File #: Res 0891-2005    Version: * Name: NYS Assembly to adopt legislation reinstating the death penalty in NY.
Type: Resolution Status: Filed
Committee: Committee on Fire and Criminal Justice Services
On agenda: 3/23/2005
Enactment date: Law number:
Title: Resolution calling upon the New York State Assembly to adopt legislation reinstating the death penalty in New York.
Sponsors: James S. Oddo, Dennis P. Gallagher, Andrew J. Lanza, Tony Avella, Lewis A. Fidler
Council Member Sponsors: 5

Res. No. 891


Resolution calling upon the New York State Assembly to adopt legislation reinstating the death penalty in New York.

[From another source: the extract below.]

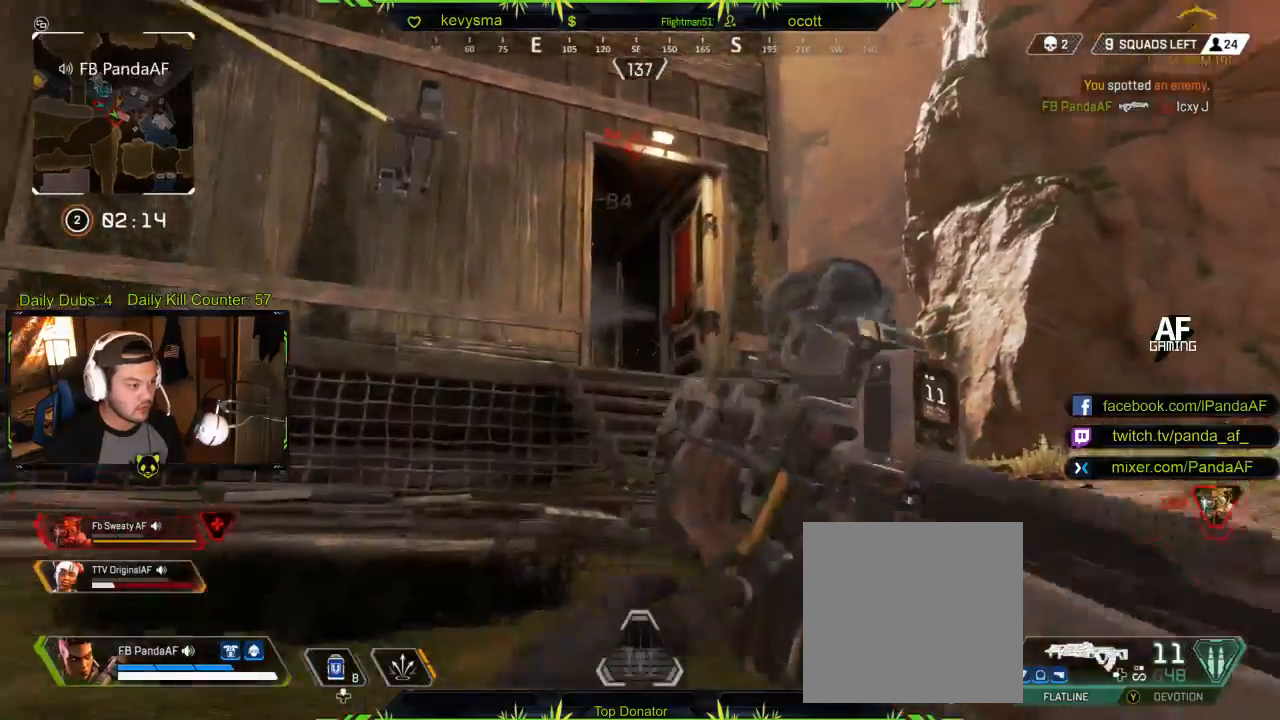
{"buttons": ["L3"], "left_stick": "up", "right_stick": "center", "events": [[33, "A", "up"], [83, "L3", "up"], [450, "L3", "down"]]}
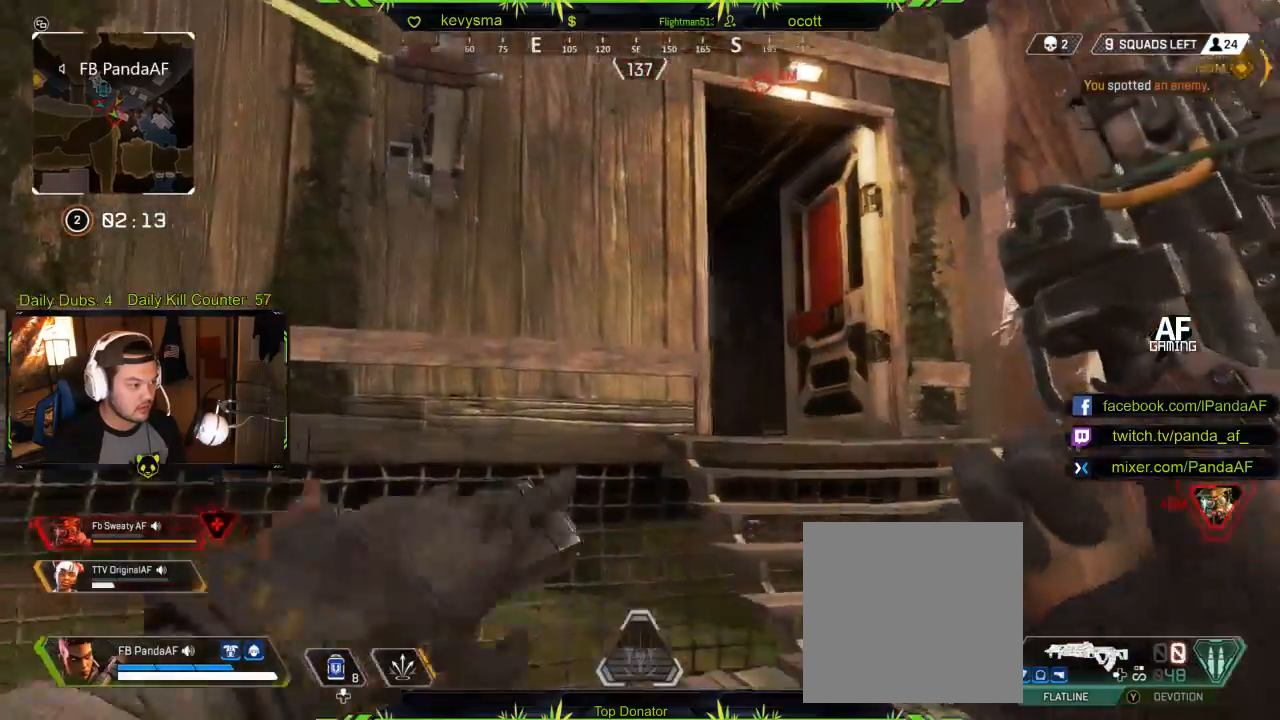
{"buttons": [], "left_stick": "up-right", "right_stick": "left", "events": [[150, "L3", "up"], [300, "left_stick", "up-right"], [383, "right_stick", "left"]]}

By Council Members Oddo, Gallagher, Lanza, Avella and Fidler


Whereas, In March 1995, after years of absence, New York became the 38th State with capital punishment; and 

Whereas, The State Assembly passed this legislation with 94 votes in favor, including those of Speaker Sheldon Silver, Codes Committee Chair James R. Lentol, and Judiciary Committee Chair Helene R. Weinstein; and

Whereas, Since the enactment of the death penalty, the number of murders in New York State decreased from 1,551 to 922 in 2003, and the number of violent crimes dropped from 151,731 in 1995 to 89,316 in 2003; and 

Whereas, New York’s capital punishment law permits a death sentence for murder if any of approximately one dozen aggravating factors are present, including killing a police, probation, parole, court or corrections officer, killing a judge, a witness or a member of a witness’s family, or killing while serving a life sentence or while escaping from prison, or while committing other felonies; New York’s death penalty law permits capital punishment for murder for contract, serial murder, torture murder, murder by someone who has previously been convicted of murder, murder in the course of a terrorist act, and murders by people with prior serious felonies; and

Whereas, In People v. LaValle, decided in June of last year, the New York State Court of Appeals held that portions of the death penalty law are unconstitutional; and

Whereas, Under the death penalty law, during the penalty phase following a death-eligible conviction, the jury was instructed that if deadlocked, the judge would impose a sentence of 20-25 years to life, thereby giving the possibility of parole; and

Whereas, In the 4-3 decision, the Court of Appeals ruled that this instruction provision could unconstitutionally coerce jurors into voting for a death sentence rather than risk a deadlock resulting in possible parole; and

Whereas, The Court did not declare the death penalty unconstitutional, but rather it ruled that the single provision was unconstitutional and must be re-written; and

Whereas, The Court advised the Legislature to correct the defect in the deadlock instruction; and

Whereas, This decision effectively limited the ability of local prosecutors to seek the death penalty; and     

Whereas, The State Senate and Governor Pataki have expressed strong support for correcting the constitutional defect as soon as practicable so as to return the ability to seek capital punishment to local prosecutors; and

Whereas, On March 9, 2005, the State Senate passed S.2727, which restores the death penalty and addresses the Court of Appeals' concern regarding coercion, by mandating a sentence of life without parole if a sentencing jury deadlocks, thereby eliminating the possibility that a defendant in such a case could ever be released; the bill also amends the jury instruction accordingly; and

Whereas, According to the New York Times (February 11, 2005), “A solid majority of Democrats in the State Assembly now oppose resurrecting the death penalty, including key leaders who voted for the law in 1995, making it more likely that it will not be revived;” and

Whereas, The Council of the City of New York urges the Assembly to take immediate action reinstating the death penalty so that cop killers and other of society’s worst killers and thugs are aware that they could potentially face society’s ultimate punishment if they choose to kill; and

Whereas, In some cases justice demands that society’s ultimate punishment be an available option so as to express society’s outrage; now, therefore, be it  

Resolved, That the Council of the City of New York calls upon the New York State Assembly to adopt legislation reinstating the death penalty in New York.